My oldest son is 10, and he’s in fourth grade. He’s always been homeschooled, so you’d think his mother would have it all down pat by now. If only! The last few years have seen us trying this curriculum or that, making our own, reading more books than you can imagine, and spending too much money, all in the hopes of finding the perfect method that truly justifies our homeschooling venture.
We’ve settled on a love of literature, best seen in the writings of Ruth Beechick and Charlotte Mason. We prefer living books, books that spark the imagination and encourage a lifelong love of learning. We prefer a gentle, relaxed approach to learning.
But we’re discovering there is more than one way to skin a cat.
For instance, our son has never had homework. Not until yesterday, that is. We’re using A Beka’s fourth grade history textbook as our “spine” and adding in “living books” from Sonlight’s catalog. Yesterday the teacher’s manual for A Beka recommended that the student answer the questions on pages 47-49, the questions at the end of the chapter.
I was revolted. How boring! How trivial! Was it my goal to teach my son to parrot historical facts from a textbook? Or did I want him to internalize the big picture of American history by getting to know real characters and real authors and real issues from those time periods (in the pages of real books, of course)?
Yet I gave my son this homework assignment. I followed it to the letter. I was amazed at the result.
Arik asked me, “Mom, when should I do my homework? Do you want me to do it right now?” Good question. After all, for a homeschooled child, when is school really over for the day so that homework time can begin?
“I don’t care when you do it, Arik, as long as it’s done before lunch tomorrow.” (We usually do history after lunch.)
“Well, when do you want me to do it, Mom?” He was lost. He’d never had this kind of choice before.
“You could do it now, you could do it after supper, you could do it as soon as you wake up in the morning, or even right after breakfast,” I replied. “As long as it’s done before lunch, I don’t care.”
Perplexed, he went to talk to his younger brother and sister. “Andrew,” he asked, “When do you think I should do it?”
Andrew and Kaitlyn discussed this new thing called “homework” for several minutes. Finally, Andrew (age 5) wisely turned to his older brother and said, “Arik, I think you should do it right away and get it done!” And that’s what Arik did!

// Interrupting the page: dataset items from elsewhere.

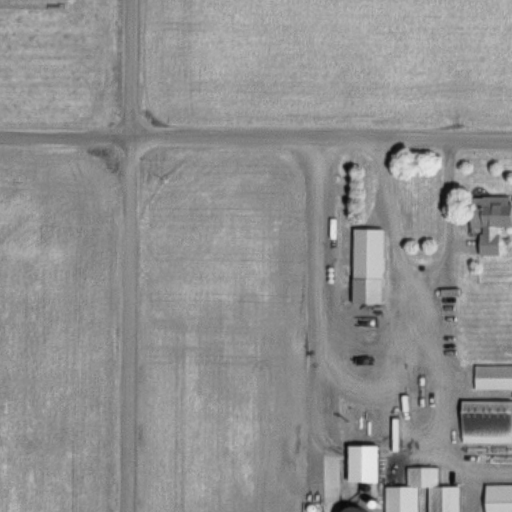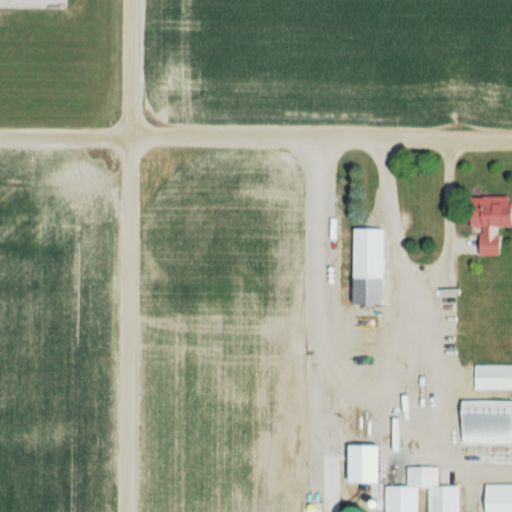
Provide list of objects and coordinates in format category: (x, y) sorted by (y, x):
road: (255, 138)
building: (493, 219)
road: (390, 231)
road: (127, 256)
building: (372, 265)
building: (389, 379)
building: (415, 403)
road: (399, 417)
building: (488, 420)
road: (453, 460)
building: (370, 463)
building: (426, 492)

I smiled. This was a successful homeschooling day! My son learned initiative and planning and how not to procrastinate. Yes, he reviewed facts, but we’ve added plenty of great books to our plan (like Sign of the Beaver and The Courage of Sarah Noble) to ensure that his imagination will be stirred. On the other hand, I am confident that he’ll not only be inspired but that he’ll also have solid facts in his mind on which he can hang his inspiration.
Homework for a homeschooled child? Maybe it needs a better name. Meanwhile, in our house, this old-fashioned idea is here to stay!